Did I miss something?

Could you show the output with debugQuery=on for the user's failing query?
Assuming I did this right, I'd next look for is a copyField. Is the user's
query really being executed against this field?

Schema.xml could be useful, too.

Tom

On Tue, Apr 20, 2010 at 10:19 AM, Charlie Jackson <
[hidden email]> wrote:

> I've got an odd scenario with a query a user's running. The user is
> searching for the term "I-Car". It will hit if the document contains the
> term "I-CAR" (all caps) but not if it's "I-Car".  When I throw the terms
> into the analysis page, the resulting tokens look identical, and my
> "I-Car" tokens hit on either term.
>
>
>
> Here's the definition of the field:
>
>
>
>    <fieldType name="text" class="solr.TextField"
> positionIncrementGap="100">
>
>      <analyzer type="index">
>
>        <tokenizer class="solr.WhitespaceTokenizerFactory"/>
>
>        <filter class="solr.StopFilterFactory"
>
>                ignoreCase="true"
>
>                words="stopwords.txt"
>
>                enablePositionIncrements="true"
>
>                />
>
>        <filter class="solr.WordDelimiterFilterFactory"
> generateWordParts="1" generateNumberParts="1" catenateWords="1"
> catenateNumbers="1" catenateAll="0" splitOnCaseChange="1"/>
>
>        <filter class="solr.LowerCaseFilterFactory"/>
>
>        <filter class="solr.RemoveDuplicatesTokenFilterFactory"/>
>
>      </analyzer>
>
>      <analyzer type="query">
>
>        <tokenizer class="solr.WhitespaceTokenizerFactory"/>
>
>        <filter class="solr.SynonymFilterFactory"
> synonyms="synonyms.txt" ignoreCase="true" expand="true"/>
>
>        <filter class="solr.StopFilterFactory"
>
>                ignoreCase="true"
>
>                words="stopwords.txt"
>
>                enablePositionIncrements="true"
>
>                />
>
>        <filter class="solr.WordDelimiterFilterFactory"
> generateWordParts="1" generateNumberParts="1" catenateWords="1"
> catenateNumbers="1" catenateAll="0" splitOnCaseChange="1"/>
>
>        <filter class="solr.LowerCaseFilterFactory"/>
>
>        <filter class="solr.RemoveDuplicatesTokenFilterFactory"/>
>
>      </analyzer>
>
>    </fieldType>
>
>
>
> I'm pretty sure this has to do with the settings on the
> WordDelimiterFactory, but I must be missing something because I don't
> see anything that would cause the behavior I'm seeing.
>
>
Reply | Threaded
Open this post in threaded view
|

Re: Odd query result

MitchK
It has nothing to do with your problem, since it seems to work when Tom tested it.
However, it seems like you are using the same configurations on query- and index-type analyzer.
If you did not hide anything from (for example own filter-implementations), because you don't want to confuse us, you can just delete the definitions "type=index" and "type=query". If you do so, the whole fieldType-filter-configuration will be applied on both: index- and query-time. There is no need to specify two equal ones.

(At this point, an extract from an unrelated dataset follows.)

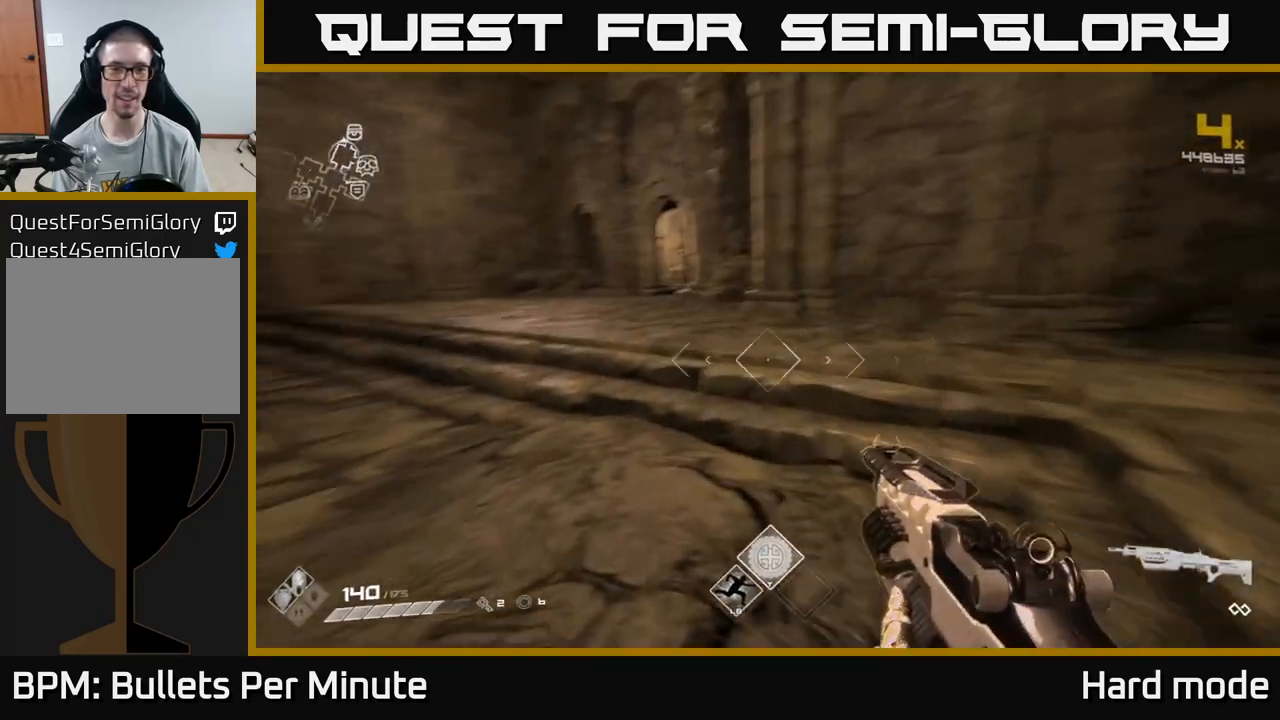
{"buttons": [], "left_stick": "up-left", "right_stick": "center", "events": [[17, "left_stick", "down-left"], [233, "left_stick", "left"], [300, "right_stick", "center"], [350, "left_stick", "up-left"]]}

I think this would be easier to maintain in future :).

Kind regards
- Mitch

-->
      <analyzer> 

        <tokenizer class="solr.WhitespaceTokenizerFactory"/> 

        <filter class="solr.SynonymFilterFactory"
synonyms="synonyms.txt" ignoreCase="true" expand="true"/> 

        <filter class="solr.StopFilterFactory"

                ignoreCase="true"

                words="stopwords.txt"

                enablePositionIncrements="true"

                /> 

        <filter class="solr.WordDelimiterFilterFactory"
generateWordParts="1" generateNumberParts="1" catenateWords="1"
catenateNumbers="1" catenateAll="0" splitOnCaseChange="1"/> 

        <filter class="solr.LowerCaseFilterFactory"/> 

        <filter class="solr.RemoveDuplicatesTokenFilterFactory"/> 

      </analyzer>
Reply | Threaded
Open this post in threaded view
|

Re: Odd query result

Tom Hill-7
I agree that, if they are the same, you want to merge them.

In this case, I don't think you want them to be the same. In particular, you
usually don't want to catenateWords and catenateNumbers both index time AND
at query time. You generate the permutations on one, or the other, but you
don't need to do it for both. I usually do it at index time

Tom

On Tue, Apr 20, 2010 at 11:29 AM, MitchK <[hidden email]> wrote:

>
> It has nothing to do with your problem, since it seems to work when Tom
> tested it.
> However, it seems like you are using the same configurations on query- and
> index-type analyzer.
> If you did not hide anything from (for example own filter-implementations),
> because you don't want to confuse us, you can just delete the definitions
> "type=index" and "type=query". If you do so, the whole
> fieldType-filter-configuration will be applied on both: index- and
> query-time. There is no need to specify two equal ones.
>
> I think this would be easier to maintain in future :).
>
> Kind regards
> - Mitch
>
> -->
>      <analyzer>
>
>        <tokenizer class="solr.WhitespaceTokenizerFactory"/>
>
>        <filter class="solr.SynonymFilterFactory"
> synonyms="synonyms.txt" ignoreCase="true" expand="true"/>
>
>        <filter class="solr.StopFilterFactory"
>
>                ignoreCase="true"
>
>                words="stopwords.txt"
>
>                enablePositionIncrements="true"
>
>                />
>
>        <filter class="solr.WordDelimiterFilterFactory"
> generateWordParts="1" generateNumberParts="1" catenateWords="1"
> catenateNumbers="1" catenateAll="0" splitOnCaseChange="1"/>
>
>        <filter class="solr.LowerCaseFilterFactory"/>
>
>        <filter class="solr.RemoveDuplicatesTokenFilterFactory"/>
>
>      </analyzer>
> --
> View this message in context:
> http://n3.nabble.com/Odd-query-result-tp732958p733095.html
> Sent from the Solr - User mailing list archive at Nabble.com.
>
Reply | Threaded
Open this post in threaded view
|

RE: Odd query result

Charlie Jackson
I'll take another look and see if it makes sense to have the index and
query time parameters the same or different.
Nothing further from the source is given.